◆ **Instructions for the task**
Repeat each entry exactly and drop the pictures.

------ Working data

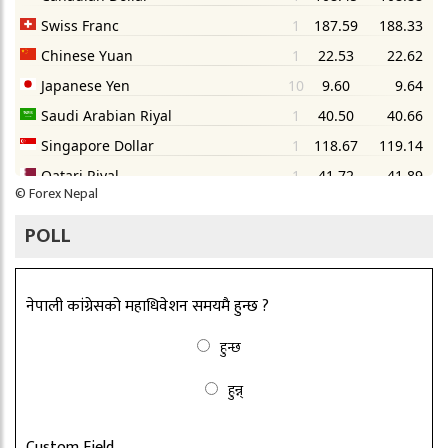
©
Forex Nepal
POLL
नेपाली कांग्रेसको महाधिवेशन समयमै हुन्छ ?
हुन्छ
हुन्न्
Custom Field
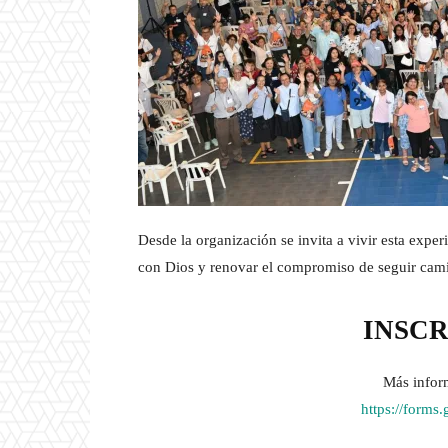
Desde la organización se invita a vivir esta expe
con Dios y renovar el compromiso de seguir cami
INSCR
Más inform
https://form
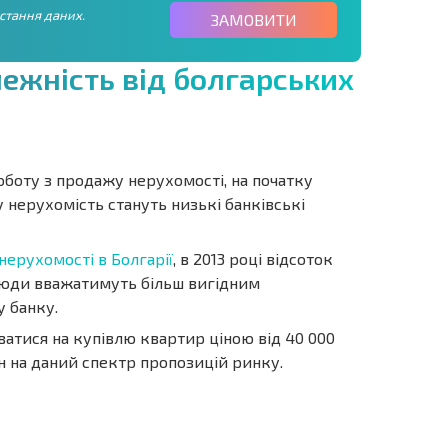
стання даних.
ЗАМОВИТИ
л
е
ж
н
і
с
т
ь
в
і
д
б
о
л
г
а
р
с
ь
к
и
х
оботу з продажу нерухомості, на початку
 нерухомість стануть низькі банківські
нерухомості в Болгарії
, в 2013 році відсоток
 люди вважатимуть більш вигідним
у банку.
уватися на купівлю квартир ціною від 40 000
ін на даний спектр пропозицій ринку.
ОВІСТЬ
ДИСТАНЦІЙНА
РОЗСТРОЧКА В
УГОДА
БОЛГАРІЇ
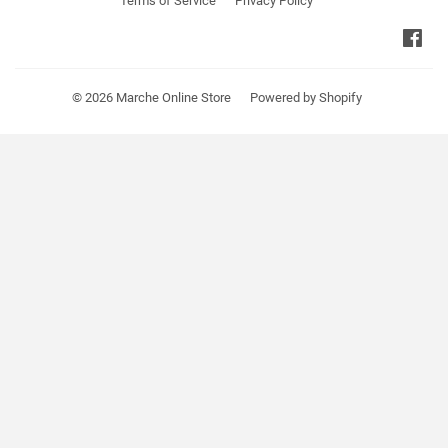
Terms of Service
Privacy Policy
Fa
© 2026
Marche Online Store
Powered by Shopify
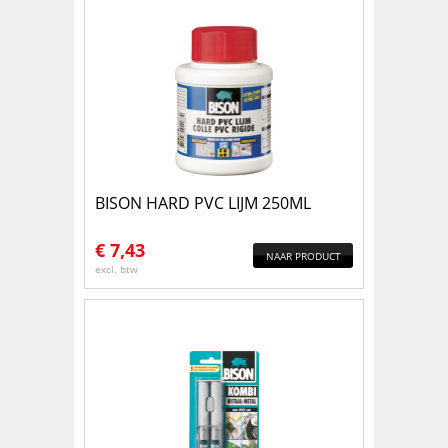
BISON HARD PVC LIJM 250ML
€
7,43
NAAR PRODUCT
excl. btw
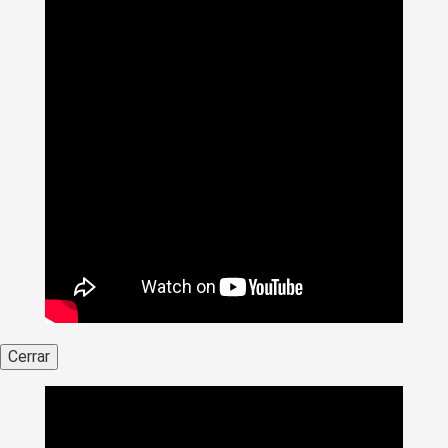
Cerrar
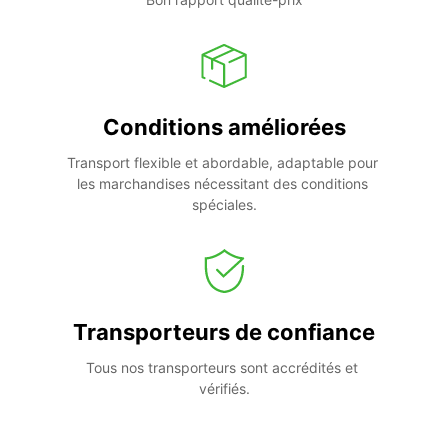
Conditions améliorées
Transport flexible et abordable, adaptable pour 
les marchandises nécessitant des conditions 
spéciales.
Transporteurs de confiance
Tous nos transporteurs sont accrédités et 
vérifiés.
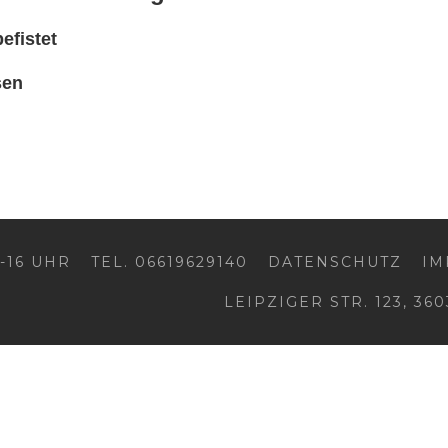
efistet
sen
-16 UHR
TEL. 06619629140
DATENSCHUTZ
IM
LEIPZIGER STR. 123, 36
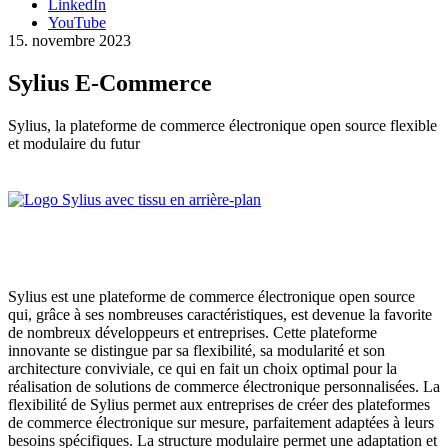
LinkedIn
YouTube
15. novembre 2023
Sylius E-Commerce
Sylius, la plateforme de commerce électronique open source flexible
et modulaire du futur
Sylius est une plateforme de commerce électronique open source
qui, grâce à ses nombreuses caractéristiques, est devenue la favorite
de nombreux développeurs et entreprises. Cette plateforme
innovante se distingue par sa flexibilité, sa modularité et son
architecture conviviale, ce qui en fait un choix optimal pour la
réalisation de solutions de commerce électronique personnalisées. La
flexibilité de Sylius permet aux entreprises de créer des plateformes
de commerce électronique sur mesure, parfaitement adaptées à leurs
besoins spécifiques. La structure modulaire permet une adaptation et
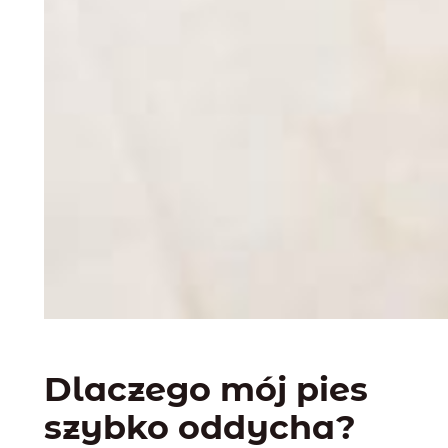
Dlaczego mój pies
szybko oddycha?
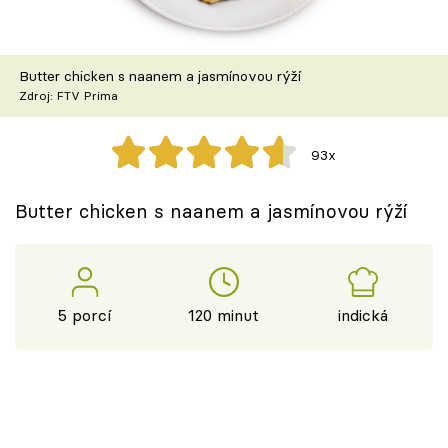
Škola vaření
Recepty z TV
Butter chicken s naanem a jasmínovou rýží
Zdroj: FTV Prima
Speciál: Cuketa
93x
Těhotnej kuchař
Butter chicken s naanem a jasmínovou rýží
Sledujte prima+
Přihlášení
5 porcí
120 minut
indická
Sledujte nás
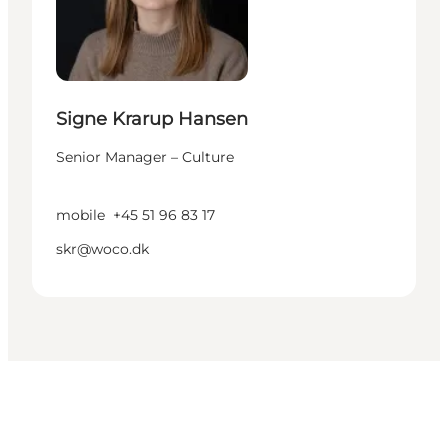
Signe Krarup Hansen
Senior Manager – Culture
mobile
+45 51 96 83 17
skr@woco.dk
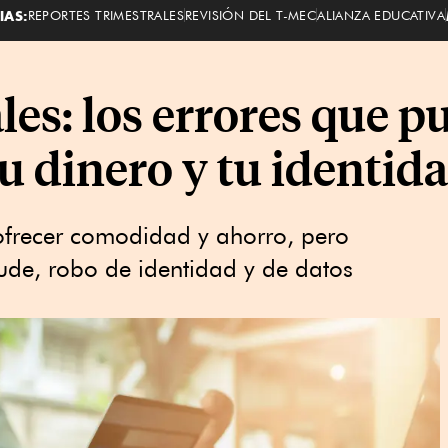
IAS:
REPORTES TRIMESTRALES
REVISIÓN DEL T-MEC
ALIANZA EDUCATIVA
les: los errores que 
 dinero y tu identid
ofrecer comodidad y ahorro, pero
aude, robo de identidad y de datos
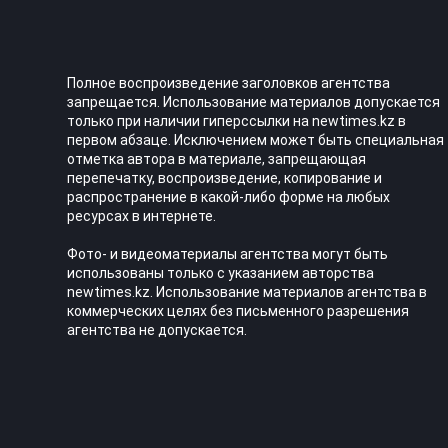
Полное воспроизведение заголовков агентства
запрещается. Использование материалов допускается
только при наличии гиперссылки на newtimes.kz в
первом абзаце. Исключением может быть специальная
отметка автора в материале, запрещающая
перепечатку, воспроизведение, копирование и
распространение в какой-либо форме на любых
ресурсах в интернете.
Фото- и видеоматериалы агентства могут быть
использованы только с указанием авторства
newtimes.kz. Использование материалов агентства в
коммерческих целях без письменного разрешения
агентства не допускается.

------------

◆ **Solution to this exercise**
©
Forex Nepal
POLL
नेपाली कांग्रेसको महाधिवेशन समयमै हुन्छ ?
हुन्छ
हुन्न्
Custom Field
Desde la organización se invita a vivir esta expe
con Dios y renovar el compromiso de seguir cami
INSCR
Más inform
https://form
стання даних.
ЗАМОВИТИ
л
е
ж
н
і
с
т
ь
в
і
д
б
о
л
г
а
р
с
ь
к
и
х
оботу з продажу нерухомості, на початку
 нерухомість стануть низькі банківські
нерухомості в Болгарії
, в 2013 році відсоток
 люди вважатимуть більш вигідним
у банку.
уватися на купівлю квартир ціною від 40 000
ін на даний спектр пропозицій ринку.
ОВІСТЬ
ДИСТАНЦІЙНА
РОЗСТРОЧКА В
УГОДА
БОЛГАРІЇ
Terms of Service
Privacy Policy
Fa
© 2026
Marche Online Store
Powered by Shopify
BISON HARD PVC LIJM 250ML
€
7,43
NAAR PRODUCT
excl. btw
Cerrar
Conditions améliorées
Transport flexible et abordable, adaptable pour 
les marchandises nécessitant des conditions 
spéciales.
Transporteurs de confiance
Tous nos transporteurs sont accrédités et 
vérifiés.
efistet
sen
-16 UHR
TEL. 06619629140
DATENSCHUTZ
IM
LEIPZIGER STR. 123, 36
LinkedIn
YouTube
15. novembre 2023
Sylius E-Commerce
Sylius, la plateforme de commerce électronique open source flexible
et modulaire du futur
Sylius est une plateforme de commerce électronique open source
qui, grâce à ses nombreuses caractéristiques, est devenue la favorite
de nombreux développeurs et entreprises. Cette plateforme
innovante se distingue par sa flexibilité, sa modularité et son
architecture conviviale, ce qui en fait un choix optimal pour la
réalisation de solutions de commerce électronique personnalisées. La
flexibilité de Sylius permet aux entreprises de créer des plateformes
de commerce électronique sur mesure, parfaitement adaptées à leurs
besoins spécifiques. La structure modulaire permet une adaptation et
Dlaczego mój pies
szybko oddycha?
Škola vaření
Recepty z TV
Butter chicken s naanem a jasmínovou rýží
Zdroj: FTV Prima
Speciál: Cuketa
93x
Těhotnej kuchař
Butter chicken s naanem a jasmínovou rýží
Sledujte prima+
Přihlášení
5 porcí
120 minut
indická
Sledujte nás
Signe Krarup Hansen
Senior Manager – Culture
mobile
+45 51 96 83 17
skr@woco.dk
IAS:
REPORTES TRIMESTRALES
REVISIÓN DEL T-MEC
ALIANZA EDUCATIVA
les: los errores que 
 dinero y tu identid
ofrecer comodidad y ahorro, pero
aude, robo de identidad y de datos
Полное воспроизведение заголовков агентства
запрещается. Использование материалов допускается
только при наличии гиперссылки на newtimes.kz в
первом абзаце. Исключением может быть специальная
отметка автора в материале, запрещающая
перепечатку, воспроизведение, копирование и
распространение в какой-либо форме на любых
ресурсах в интернете.
Фото- и видеоматериалы агентства могут быть
использованы только с указанием авторства
newtimes.kz. Использование материалов агентства в
коммерческих целях без письменного разрешения
агентства не допускается.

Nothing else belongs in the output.